When does it come into dispute?
The 2 main triggers for the contractor v’s employee argument to come up are:
- When the individual gets their tax bill at the end of the year, hasn’t saved that money, so tries to deflect it onto the company by saying “ I thought you were paying my tax Mr/Mrs Employer”
- When there is a dispute and the individual tries to raise a Personal Grievance against the company. NB they can raise claims through small claims court, but not a personal grievance
The onus then sits with the individual to prove that they genuinely believed themselves to be an employee. However, if they successfully make that argument then the employer could become liable for the tax grossed up on what they have already paid them (so about 50%), plus back annual leave, sick pay, etc (about 21.5%).

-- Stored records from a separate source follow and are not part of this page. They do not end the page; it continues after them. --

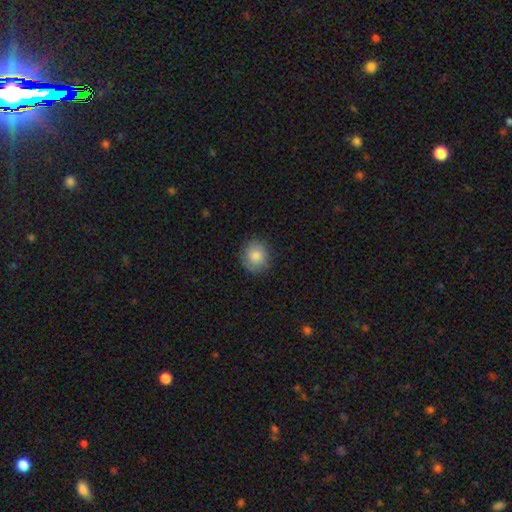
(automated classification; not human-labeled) Q: Smooth or featured?
A: smooth (84%); runner-up: star or artifact (8%)
Q: How rounded?
A: round (84%); runner-up: in between (15%)
Q: Merging?
A: none (85%); runner-up: minor disturbance (11%)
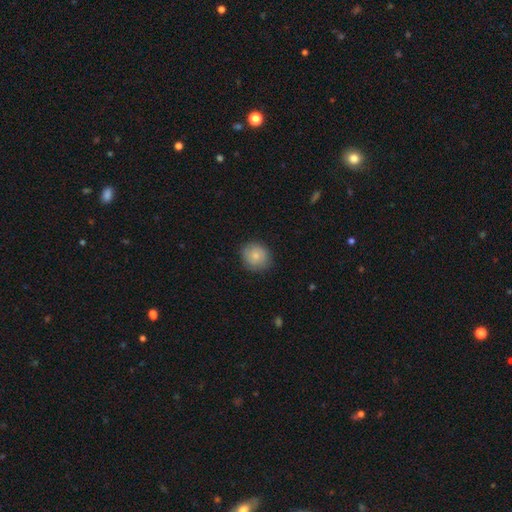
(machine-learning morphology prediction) Smooth or featured? Predicted: smooth (p=0.76). How rounded? Predicted: round (p=0.85). Merging? Predicted: none (p=0.83).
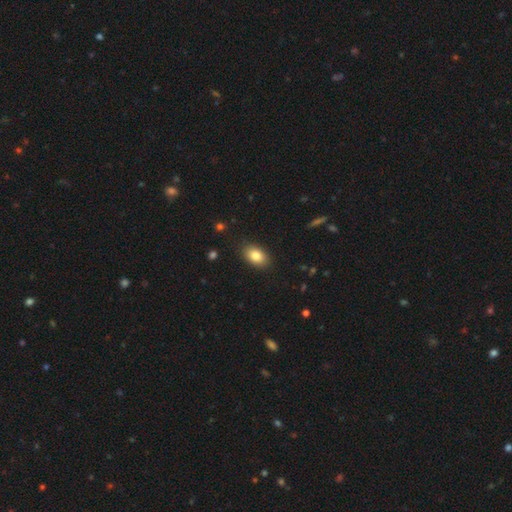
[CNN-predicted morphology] Smooth or featured? Predicted: smooth (p=0.84). How rounded? Predicted: in between (p=0.89). Merging? Predicted: none (p=0.87).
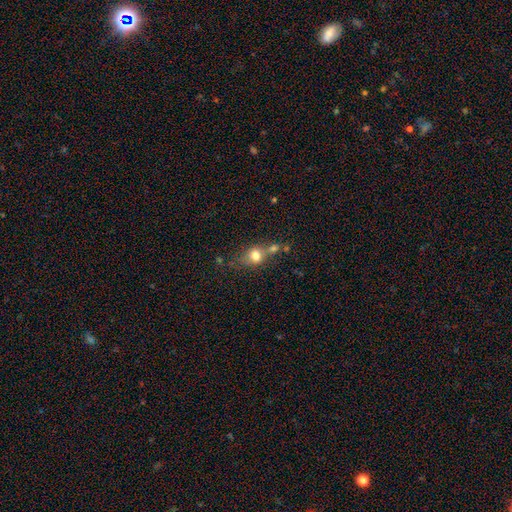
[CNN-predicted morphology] This is likely a smooth galaxy (74%). How rounded: possibly round (53%). Merging: marginally merger (40%).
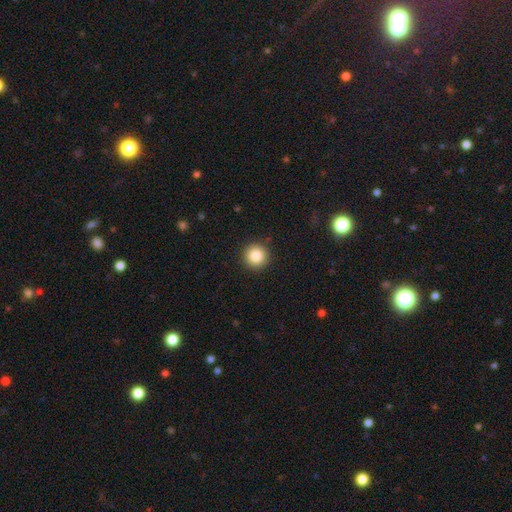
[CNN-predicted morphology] smooth 86%, star or artifact 9%, featured or disk 5%. Down the decision tree: how rounded — round (96%); merging — none (91%).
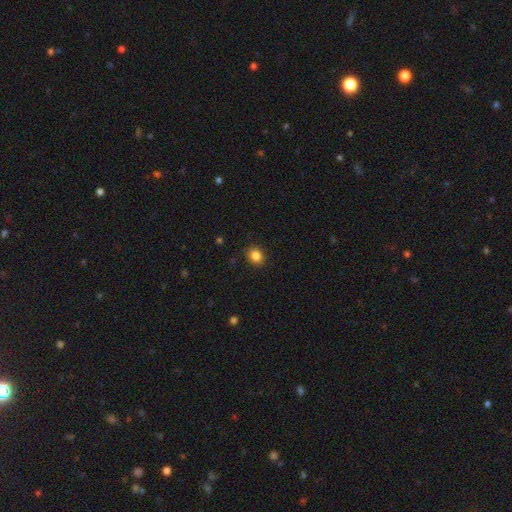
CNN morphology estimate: type=smooth (85%); roundness=round (67%); merging=none (89%).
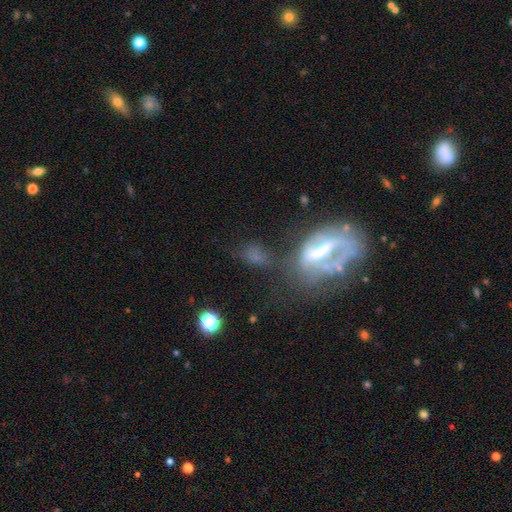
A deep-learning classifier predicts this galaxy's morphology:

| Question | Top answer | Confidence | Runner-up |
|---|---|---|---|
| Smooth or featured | featured or disk | 42% | smooth (39%) |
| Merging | none | 36% | major disturbance (26%) |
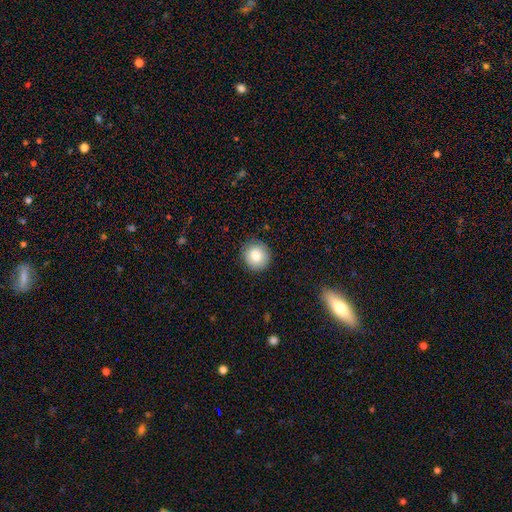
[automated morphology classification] smooth-or-featured: smooth: 82% | featured or disk: 10% | star or artifact: 9%
  how-rounded: round: 92% | in between: 7% | cigar-shaped: 1%
  merging: none: 88% | minor disturbance: 9% | major disturbance: 2% | merger: 1%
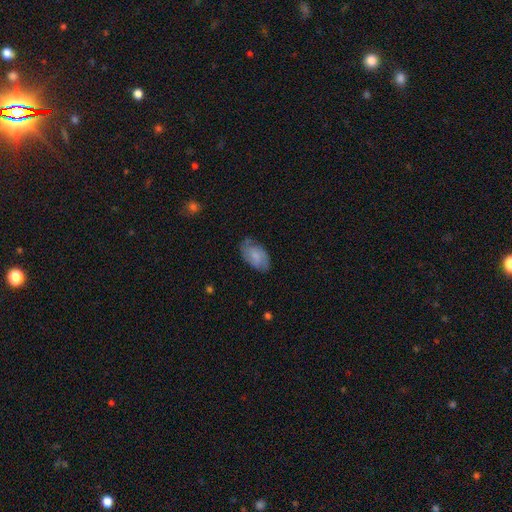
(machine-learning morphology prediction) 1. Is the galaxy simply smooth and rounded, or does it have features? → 65% smooth, 28% featured or disk, 7% star or artifact.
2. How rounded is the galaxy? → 94% in between, 5% round, 2% cigar-shaped.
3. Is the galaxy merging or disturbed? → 68% none, 24% minor disturbance, 6% major disturbance, 2% merger.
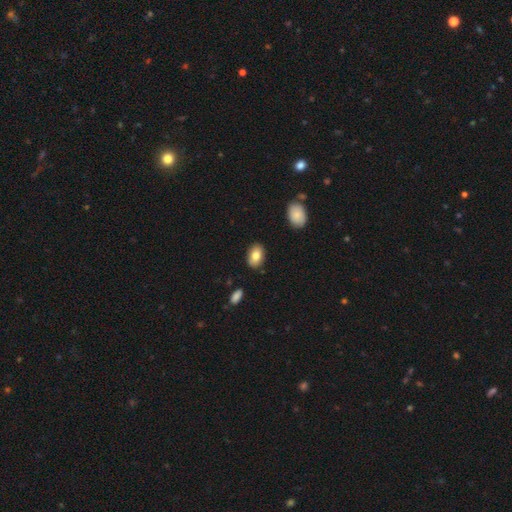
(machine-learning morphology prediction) type=smooth (81%); roundness=in between (87%); merging=none (87%).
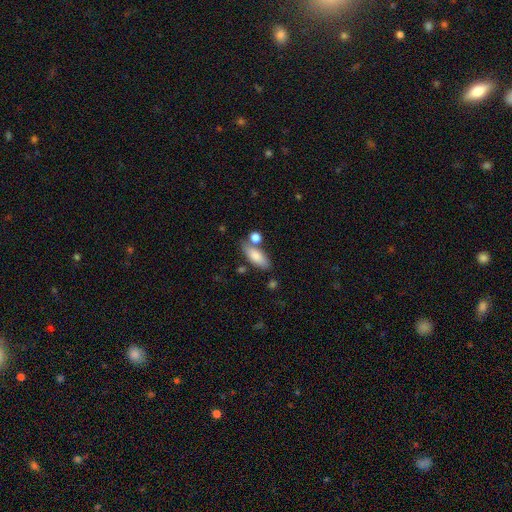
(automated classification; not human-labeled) smooth-or-featured: smooth: 81% | featured or disk: 12% | star or artifact: 7%
  how-rounded: in between: 71% | cigar-shaped: 26% | round: 3%
  merging: none: 66% | merger: 15% | minor disturbance: 15% | major disturbance: 4%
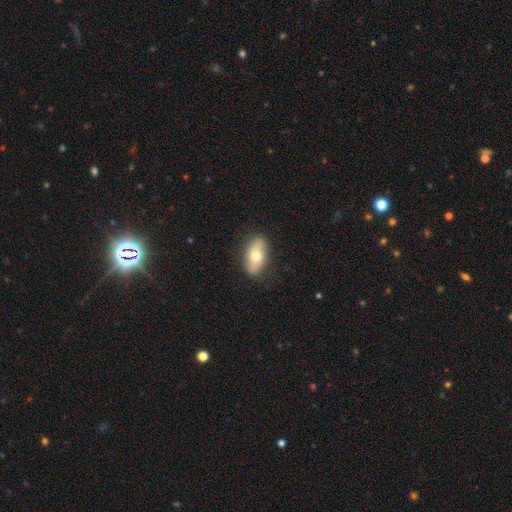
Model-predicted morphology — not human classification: smooth-or-featured: smooth: 66% | featured or disk: 28% | star or artifact: 6%
  how-rounded: in between: 87% | cigar-shaped: 8% | round: 5%
  merging: none: 85% | minor disturbance: 11% | major disturbance: 2% | merger: 1%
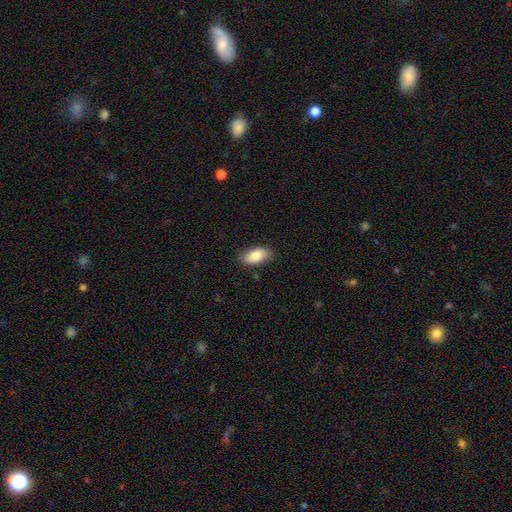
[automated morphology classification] smooth 84%, featured or disk 9%, star or artifact 7%. Down the decision tree: how rounded — in between (92%); merging — none (85%).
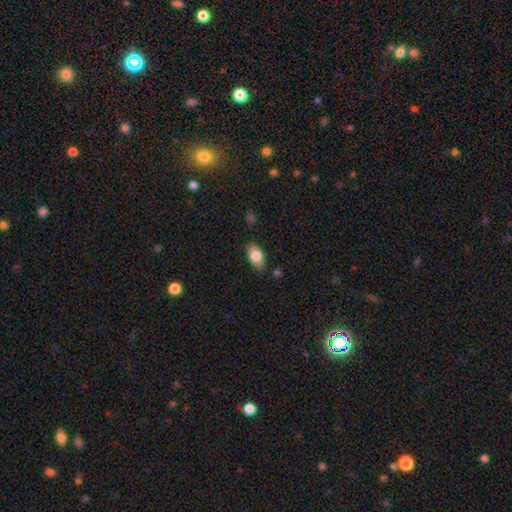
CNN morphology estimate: smooth-or-featured: smooth: 80% | featured or disk: 13% | star or artifact: 7%
  how-rounded: in between: 90% | cigar-shaped: 6% | round: 4%
  merging: none: 82% | minor disturbance: 13% | major disturbance: 3% | merger: 2%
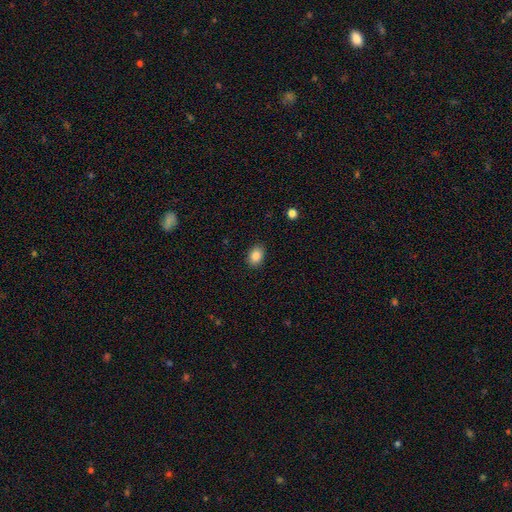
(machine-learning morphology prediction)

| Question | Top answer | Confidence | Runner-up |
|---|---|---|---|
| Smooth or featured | smooth | 86% | star or artifact (9%) |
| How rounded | in between | 74% | round (25%) |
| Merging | none | 89% | minor disturbance (8%) |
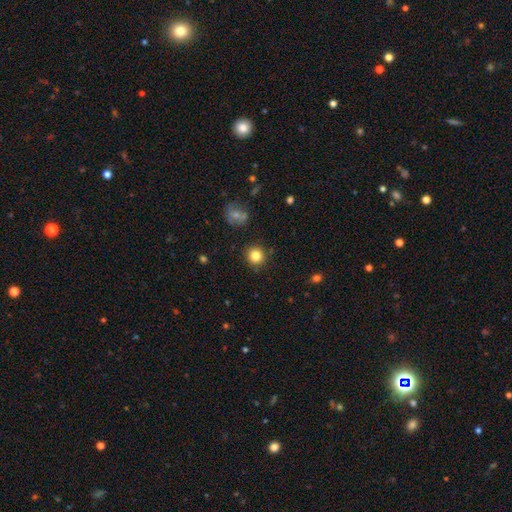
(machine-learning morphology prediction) This is clearly a smooth galaxy (83%). How rounded: clearly round (91%). Merging: clearly none (89%).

Add this to the fact that, particularly if the argument has come about because they got their tax bill, because of the way provisional tax etc works they could have been working with you for close to 2 years before they get a tax bill…. So that could be a very expensive claim to lose.
How do you protect against the risk?
The court has what it calls the “tests of justification”, and these are so broad that I could just about justify I was an employee of your company simply by having a conversation with you (I’m being slightly cheeky here, but they are very broad!). So, how do you minimise your risk:
- Make sure you have a written agreement in place – HRtoolkit Independent Contractor agreement
- Make sure you issue it with a clear cover letter laying out that they are a contractor and what this means – HRtoolkit cover letter Contractor
- Make sure they provide you with invoices and are GST registered if earning over GST threshold (currently $60K per annum). NB one mistake I have seen from companies being “helpful” is that they provide the invoice to the individual. This is definitely not good practice.
- If they are starting to look like an employee rather than contractor, have the discussions up front and early and then confirm those discussions in writing i.e. “following on from our discussion, you are happy to remain as a contractor, and fully understand that this means you are not entitled to employee benefits such as paid leave, right to raise a PG etc, and you are responsible for paying your own taxes”
- Minimise the tax liability risk by deducting withholding tax/Scheduler payments. The IRD does appear to be adjusting the rules around when you should/should not/have to deduct withholding tax/Schedular payments so I would recommend that you speak with your accountant about whether this is a requirement in your situation.